_Try it:_ The expected output is each line below containing "Manchester", copied in full.
#### Dataset ####
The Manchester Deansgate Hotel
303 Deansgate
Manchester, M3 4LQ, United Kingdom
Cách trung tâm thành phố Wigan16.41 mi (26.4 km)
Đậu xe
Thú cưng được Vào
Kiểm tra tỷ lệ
####
_Exercise solution:_
The Manchester Deansgate Hotel
Manchester, M3 4LQ, United Kingdom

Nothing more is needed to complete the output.